10/09/2026
Negli ultimi anni le certificazioni di Disturbo Specifico dell’Apprendimento nella scuola italiana sono aumentate in modo marcato.
Secondo i dati del Ministero dell’Istruzione e del Merito, si è passati dallo 0,9% degli alunni nel 2010/11 al 6% nel 2022/23. Nell’ultimo anno rilevato sono 354.569 gli studenti con certificazione DSA.
È un aumento importante. Ed è legittimo interrogarsi.
Ma possiamo concludere da questi numeri che oggi si facciano “troppe diagnosi”?
No. Non da questi numeri.
Il dato ministeriale misura quanti alunni hanno una certificazione. Non misura quante di quelle diagnosi siano inappropriate.
Sono due domande diverse.
Per dimostrare una sovradiagnosi dovremmo verificare quante persone abbiano ricevuto una diagnosi di DSA senza soddisfarne realmente i criteri.
E questo richiede valutazioni rigorose, non il semplice conteggio delle certificazioni.
La questione è tutt’altro che irrilevante. Una revisione sistematica pubblicata nel 2026 evidenzia ancora differenze nei criteri e negli strumenti utilizzati per identificare i DSA e sottolinea la necessità di valutazioni multidimensionali e validate.

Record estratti
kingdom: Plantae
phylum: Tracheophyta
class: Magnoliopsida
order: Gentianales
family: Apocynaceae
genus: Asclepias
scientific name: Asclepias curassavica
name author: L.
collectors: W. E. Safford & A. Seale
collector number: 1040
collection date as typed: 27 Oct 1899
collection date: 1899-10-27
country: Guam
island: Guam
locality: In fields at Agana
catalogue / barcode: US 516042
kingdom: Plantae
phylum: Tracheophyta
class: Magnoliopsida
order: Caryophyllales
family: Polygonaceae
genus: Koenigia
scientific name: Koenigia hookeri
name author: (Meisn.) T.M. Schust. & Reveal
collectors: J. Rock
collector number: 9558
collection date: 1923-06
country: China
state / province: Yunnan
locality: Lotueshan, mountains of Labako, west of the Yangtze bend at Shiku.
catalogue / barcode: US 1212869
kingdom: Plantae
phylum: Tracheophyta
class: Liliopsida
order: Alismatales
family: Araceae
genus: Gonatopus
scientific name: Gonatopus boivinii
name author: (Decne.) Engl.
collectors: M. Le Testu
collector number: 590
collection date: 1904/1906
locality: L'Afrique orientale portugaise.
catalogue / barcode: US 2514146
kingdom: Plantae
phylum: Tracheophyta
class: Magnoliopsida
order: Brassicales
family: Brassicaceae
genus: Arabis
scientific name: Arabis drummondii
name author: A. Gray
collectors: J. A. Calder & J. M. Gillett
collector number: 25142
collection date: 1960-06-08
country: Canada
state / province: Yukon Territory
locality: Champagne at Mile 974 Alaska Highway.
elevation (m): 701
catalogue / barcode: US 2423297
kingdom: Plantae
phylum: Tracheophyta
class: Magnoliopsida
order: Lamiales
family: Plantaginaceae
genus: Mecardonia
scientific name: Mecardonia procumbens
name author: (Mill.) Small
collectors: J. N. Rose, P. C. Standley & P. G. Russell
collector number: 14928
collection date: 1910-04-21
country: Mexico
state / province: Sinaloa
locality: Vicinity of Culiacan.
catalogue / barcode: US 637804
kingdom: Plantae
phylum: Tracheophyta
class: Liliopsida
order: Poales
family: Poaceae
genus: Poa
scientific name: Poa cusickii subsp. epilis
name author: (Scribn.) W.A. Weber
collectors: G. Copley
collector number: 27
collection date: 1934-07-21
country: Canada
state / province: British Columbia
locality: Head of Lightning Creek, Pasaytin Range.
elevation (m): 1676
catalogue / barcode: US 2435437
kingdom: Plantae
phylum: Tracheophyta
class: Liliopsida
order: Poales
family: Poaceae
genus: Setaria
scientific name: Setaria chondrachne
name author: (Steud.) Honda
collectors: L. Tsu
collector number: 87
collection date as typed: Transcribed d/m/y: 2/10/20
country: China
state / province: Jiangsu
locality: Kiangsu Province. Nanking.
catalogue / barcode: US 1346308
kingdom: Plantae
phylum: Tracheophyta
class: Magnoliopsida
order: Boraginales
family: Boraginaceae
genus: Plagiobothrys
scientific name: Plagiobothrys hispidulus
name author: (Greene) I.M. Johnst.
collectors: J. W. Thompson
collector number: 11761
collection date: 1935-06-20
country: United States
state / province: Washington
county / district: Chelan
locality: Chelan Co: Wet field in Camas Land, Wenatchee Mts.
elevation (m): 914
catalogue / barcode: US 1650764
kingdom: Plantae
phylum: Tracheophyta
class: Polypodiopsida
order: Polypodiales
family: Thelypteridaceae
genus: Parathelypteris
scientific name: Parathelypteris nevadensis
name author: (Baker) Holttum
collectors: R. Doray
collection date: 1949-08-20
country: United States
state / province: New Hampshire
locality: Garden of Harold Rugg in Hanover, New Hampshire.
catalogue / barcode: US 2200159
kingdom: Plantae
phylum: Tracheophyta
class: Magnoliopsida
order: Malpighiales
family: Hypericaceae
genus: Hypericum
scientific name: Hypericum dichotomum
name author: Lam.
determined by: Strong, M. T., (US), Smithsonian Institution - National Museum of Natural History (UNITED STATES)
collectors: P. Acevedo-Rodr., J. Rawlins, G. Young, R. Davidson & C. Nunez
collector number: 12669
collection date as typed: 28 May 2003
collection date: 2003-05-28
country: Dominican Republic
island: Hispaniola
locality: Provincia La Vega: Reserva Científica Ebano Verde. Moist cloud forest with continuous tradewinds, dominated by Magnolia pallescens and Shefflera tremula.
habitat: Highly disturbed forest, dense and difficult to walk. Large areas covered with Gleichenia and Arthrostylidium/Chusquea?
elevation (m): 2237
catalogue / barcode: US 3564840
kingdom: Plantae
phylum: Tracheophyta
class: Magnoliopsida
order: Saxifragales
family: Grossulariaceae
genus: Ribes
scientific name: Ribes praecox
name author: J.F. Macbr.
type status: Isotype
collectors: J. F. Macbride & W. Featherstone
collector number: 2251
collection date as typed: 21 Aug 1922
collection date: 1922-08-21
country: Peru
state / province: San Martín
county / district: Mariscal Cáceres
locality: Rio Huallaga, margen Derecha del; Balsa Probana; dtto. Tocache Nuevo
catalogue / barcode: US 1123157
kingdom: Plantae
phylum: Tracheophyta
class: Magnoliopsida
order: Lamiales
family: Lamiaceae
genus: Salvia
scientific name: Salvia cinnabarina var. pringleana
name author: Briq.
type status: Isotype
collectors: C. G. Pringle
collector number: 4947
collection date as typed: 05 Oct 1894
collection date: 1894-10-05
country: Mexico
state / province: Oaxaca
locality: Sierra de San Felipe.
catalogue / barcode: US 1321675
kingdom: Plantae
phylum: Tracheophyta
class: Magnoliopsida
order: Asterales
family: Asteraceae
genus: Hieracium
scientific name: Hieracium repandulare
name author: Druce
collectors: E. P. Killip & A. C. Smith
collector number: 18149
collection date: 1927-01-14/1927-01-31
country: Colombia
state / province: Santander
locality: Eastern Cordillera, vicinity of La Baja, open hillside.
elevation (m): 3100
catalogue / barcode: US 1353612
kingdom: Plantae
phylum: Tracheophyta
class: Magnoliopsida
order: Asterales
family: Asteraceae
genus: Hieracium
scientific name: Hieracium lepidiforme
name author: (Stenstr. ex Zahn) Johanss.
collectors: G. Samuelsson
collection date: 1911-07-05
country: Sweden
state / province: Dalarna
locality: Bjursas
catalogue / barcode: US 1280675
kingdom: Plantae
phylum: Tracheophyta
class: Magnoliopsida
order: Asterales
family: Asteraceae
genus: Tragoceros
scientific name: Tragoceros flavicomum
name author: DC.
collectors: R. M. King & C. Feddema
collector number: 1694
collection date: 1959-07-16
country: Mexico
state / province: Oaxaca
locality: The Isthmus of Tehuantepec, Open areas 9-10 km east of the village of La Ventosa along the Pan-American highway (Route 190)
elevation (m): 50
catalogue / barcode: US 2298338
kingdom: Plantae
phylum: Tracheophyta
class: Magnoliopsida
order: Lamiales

ESPLORA IL MATERIALE.
1. Nel testo sulle certificazioni DSA, quanti studenti hanno una certificazione DSA nell'ultimo anno rilevato?
2. Riporta il passo del testo sulle certificazioni DSA che comincia con "È un aumento" e prosegue fino a "conteggio delle certificazioni.", scambiando "sovradiagnosi" con "iperdiagnosi".
3. Elenca tutte le date e tutti gli anni scritti in cifre nel testo sulle certificazioni DSA.

RISPOSTE PER COMPITO.
1. 354.569 studenti.

2.
È un aumento importante. Ed è legittimo interrogarsi.
Ma possiamo concludere da questi numeri che oggi si facciano “troppe diagnosi”?
No. Non da questi numeri.
Il dato ministeriale misura quanti alunni hanno una certificazione. Non misura quante di quelle diagnosi siano inappropriate.
Sono due domande diverse.
Per dimostrare una iperdiagnosi dovremmo verificare quante persone abbiano ricevuto una diagnosi di DSA senza soddisfarne realmente i criteri.
E questo richiede valutazioni rigorose, non il semplice conteggio delle certificazioni.

3. 10/09/2026, 2010/11, 2022/23, 2026